I took my seat for White Bird’s first show of the 2012-2013 Uncaged Series feeling quite the cynic—reluctantly as I really didn’t want to feel jaded about the Trisha Brown Dance Company, but despite myself as I’ve lost faith in major dance production.

The Newmark Theatre is an awkward dance venue for Portland. The seating has wonderful slope and sightlines, but those 1,200 square feet of stage and those 880 seats make it a gamble to stage dance on. That’s a whole lot of empty to bet against from a presenter’s point of view. It’s a dauntingly large venue to stage the challenging work I’m keen to advocate. The work that I have seen at the Newmark tends to go a bit too well with wine and leaves me too satiated to consider it vital.

Here’s what I’m walking in with.

I rarely see choreography that I care about. More often than not I’m forced to sedation by performance of controlled composure or turned off by dance pandering to a reductive psychological realism (WE ARE THE ROMANTIC BODIES SPEAKING DIRECTLY OF LOVE W/O WORDS! EMOTION! YOU! IDENTIFY! WITH!) -”a bunch of stuff.

I have bad associations with “phrase work” or “count-based choreography.” It reads too much as product for me—cramming the potential of dance into the format of commodity. Of course, setting definite movement to counts (conventional choreography) allows an artist to construct ravishing moments. But even when I marvel along with everyone else at the spectacular dancing in something like, say Kidd Pivot or more recently Fluid Hug Hug, what I’m left with feels like a soda high—unsustainable and ultimately leaving me depressed and disembodied.

The kind of virtuosity that renders itself in take-away moments of spectacle disheartens me. It not only erases my kinesthetic agency by locating the performance entirely on stage—as opposed to between the stage and my relational body in the seat—but it purloins my belief in dance by making the form feel empty of integrity. Parading impressive feats on stage gets ticket sales and ovations, but I doesn’t get my respect.
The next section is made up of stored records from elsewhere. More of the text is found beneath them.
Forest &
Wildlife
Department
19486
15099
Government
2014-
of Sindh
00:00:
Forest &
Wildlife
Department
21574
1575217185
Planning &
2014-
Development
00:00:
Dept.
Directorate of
Trisha Brown’s choreography is primarily count based and characteristically continuous; there’s no real hard stops. The program White Bird is presenting offers a fluent shorthand on Brown’s decades-deep body of dance work.

The show opens in 1978 with a master work of Judson-era postmodern dance: the seminal solo Watermotor, here performed by Leah Morrison. Then we’re in 2011 with Les Yeux et l’âme, and I’m braced for the worst. A giant, beautiful backdrop (Brown’s visual art), dancers in billowy, understated grey costumes, French baroque music: I didn’t like where this was going…

Five minutes into Les Yeux et l’âme and I’m wondering why someone like Brown—who has achieved mountains drawing our attention toward nuance—would now want to stage such grandiose and formal work. Was this new work smug? It certainly wasn’t the Man Walking Down the Side of the Building I fell in love with. I have a hard time approaching a piece like this because its style and overall demeanor seem complicit with so much of the commercial contemporary dance product that I disdain. Was this that? Could I still believe in the royalty of Brown?

Given a few more minutes, I melt to clay. My viewership telescoped into the grey staging. I didn’t care that my parents would have liked the costumes. I didn’t care how courtly formal or politely palatable the tone felt. I was bobbing in a verdant ecology of composition and performance. This was a choreographic voice I could believe and trust in, and on stage, a feast. I welled up a bit as a singular artistic logic opened through time and me.

All I can think to add to all the words that have been written about Trisha Brown is my immense appreciation for her integrity and artistry—which I saw in her company’s bead-like execution of all the loose wrists and carriages of momentum: an acutely considered parade of dance and an exquisitely crafted vision in movement.

My night at the Newmark returned some lost faith.